Un sabato, alla vigilia della scadenza per la presentazione del progetto, inaspettatamente, vidi arrivare mio padre con in volto una viva preoccupazione: mi allarmai e gliene chiesi il motivo. Mestamente confermò:”Si, Lucia, sono molto preoccupato: ho qui il progetto per la casa al Castello e, oltre al fatto che non mi piace per niente, mi sono reso conto che dando questa casa ad un solo figlio non sarei in grado di trattare con equità tutti gli altri, potrei accontentare solo tre figli mentre io ne ho quattro. Tu mi devi aiutare, devi preparare un altro progetto che possa accontentare due figli e non uno solo.” “Papà – replicai – io potrei anche tentare di modificare l’attuale progetto ma credo che la cosa non piacerà a Costanzo che è sicuro che quella casa sarà tutta sua”. ” Io sono dispiaciuto di non potere mantenere fede alla promessa a suo tempo fatta a tuo fratello, ma Costanzo è intelligente e capirà che non posso comportarmi diversamente.” Era triste ma determinato e fiducioso che io potessi realizzare il mezzo miracolo che mi richiedeva.

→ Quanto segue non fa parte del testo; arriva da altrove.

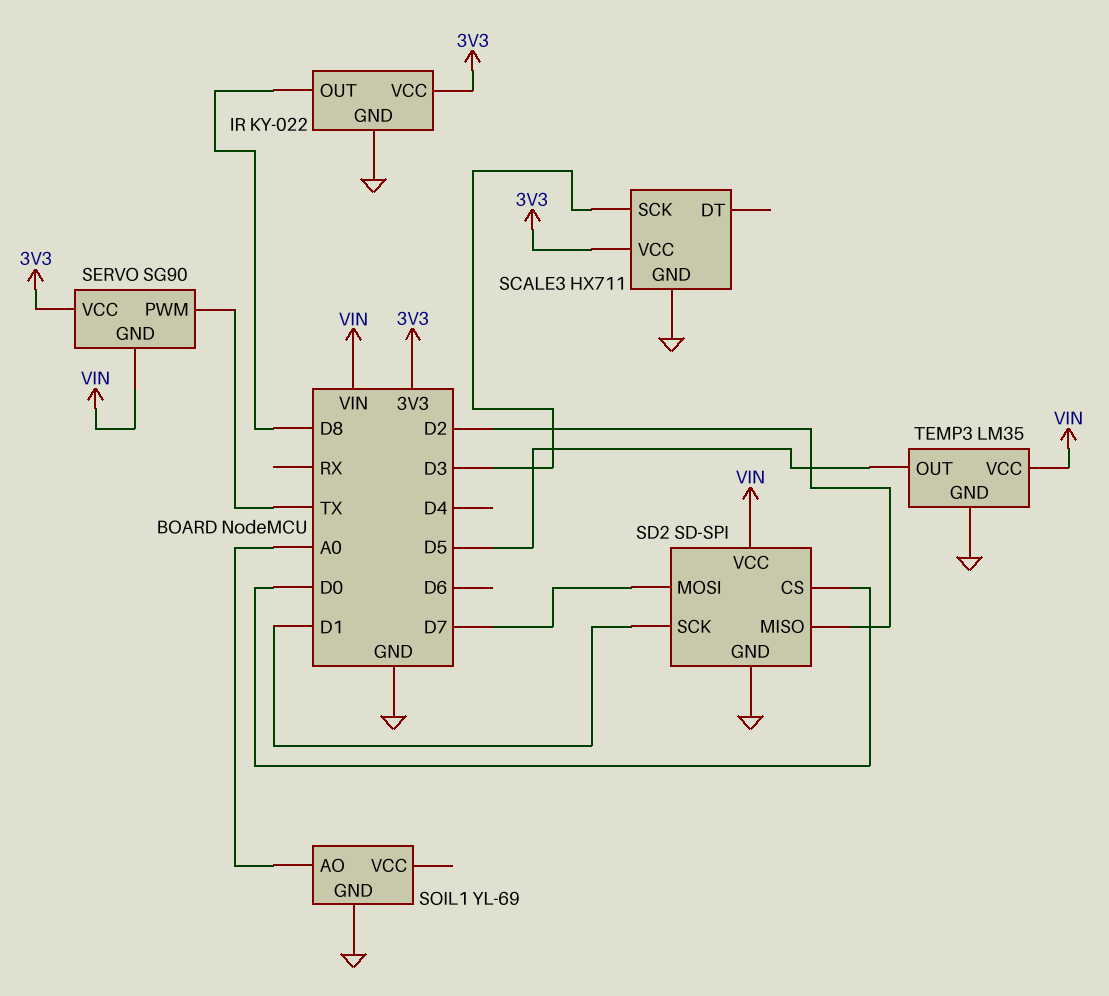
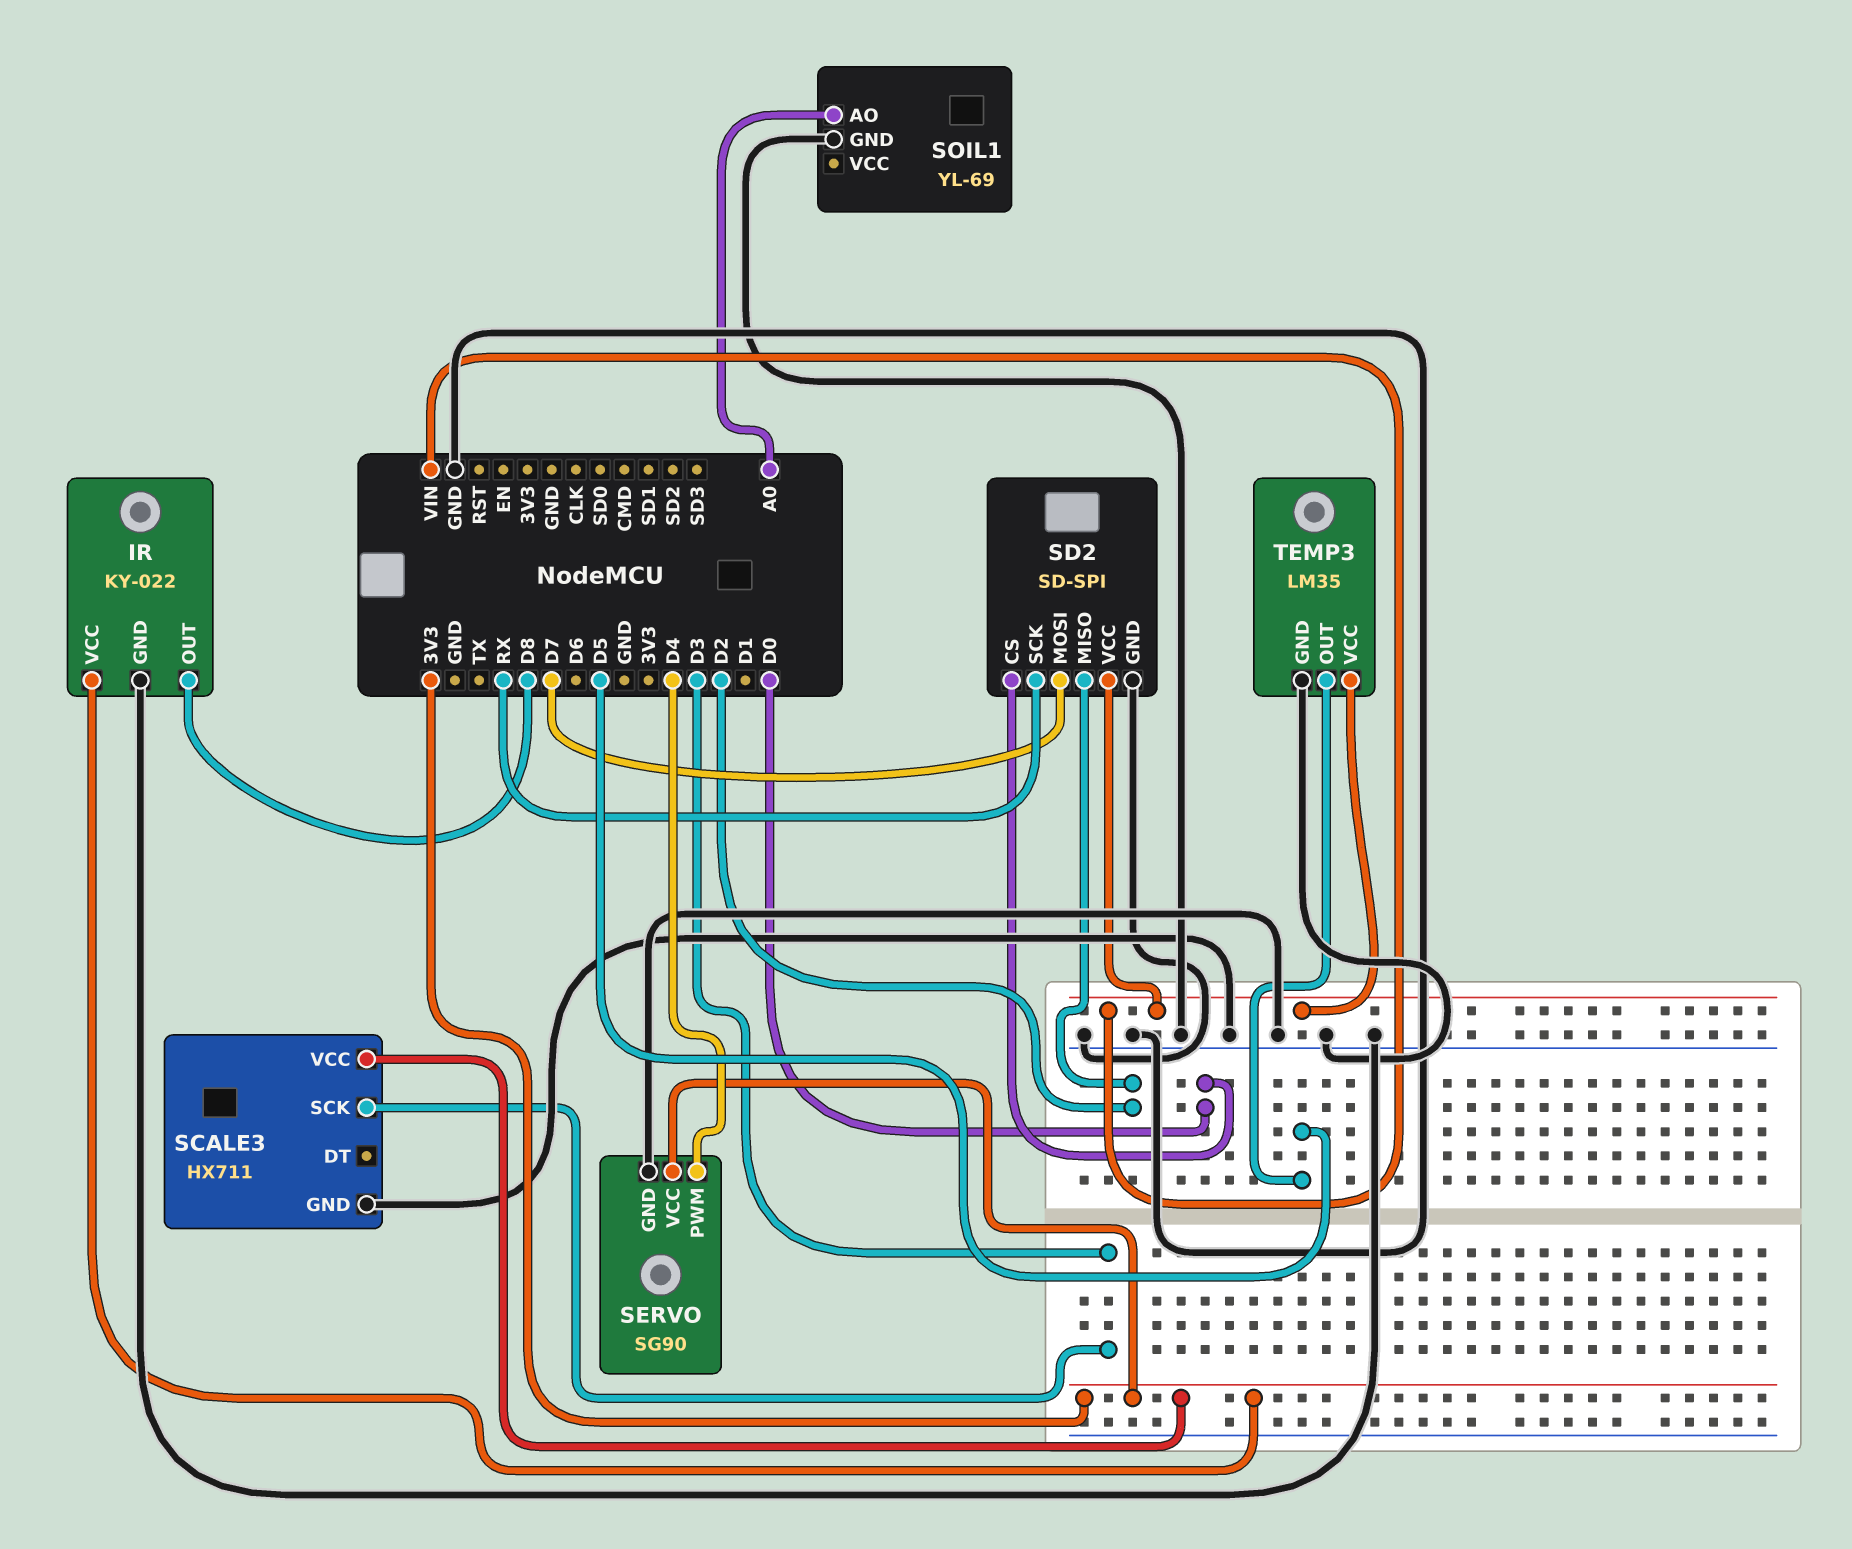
SD2 pin SCK: D1 -> RX
SERVO pin GND: VIN -> GND
SERVO pin PWM: TX -> D4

Se avessi potuto avrei decuplicato lo spazio di cui disponeva, ma c’era solamente un quadrato di circa otto metri per lato ed un progetto che lo dimezzava in ripide scalinate ed inutili corridoi.
Papà dimostrava una notevole fiducia nelle mie capacità di “mancato architetto”, una mia passione giovanile ed io cercai di non deluderlo.
Mio marito, al suo rientro, mi trovò ancora alle prese con righe, squadre e fogli quadrettati. Era sabato notte ormai ed il lunedì successivo papà doveva presentare l’ultima possibile modifica al progetto primario e, quindi, non c’era tempo da perdere.
Avevo ormai preparato un nuovo progetto che, in grandi linee, mi soddisfaceva ma che bisognava perfezionare.
Anche Pino si appassionò all’idea ed, insieme, trascorremmo quasi tutta la notte a migliorarlo.
Era l’alba allorchè ritenemmo che il progetto approntato forse sarebbe stato accettato anche da mio fratello che, in quanto a spazio utile,non perdeva quasi nulla rispetto al vecchio.
L’indomani, dopo aver riprodotto in scala il progetto definitivo, telefonai a Costanzo per metterlo al corrente della faccenda; la sua prima reazione, come prevedibile, non fu di compiacimento ma, poi, capì le ragioni di papà ed il progetto fu presentato e realizzato con piena soddisfazione di mio padre che aveva commentato il mio impegno con un laconico quanto sentito:
” Sapevo di poter contare su di te!”
Ancora una volta la nostra intesa aveva risolto un problema importante ristabilendo l’armonia e la serenità della nostra famiglia.
La nuova casa fu divisa tra Costanzo e me, l’arredammo con entusiasmo ed, appena potevamo,ci recavamo a Panni per la gioia dei ragazzi e dei miei genitori.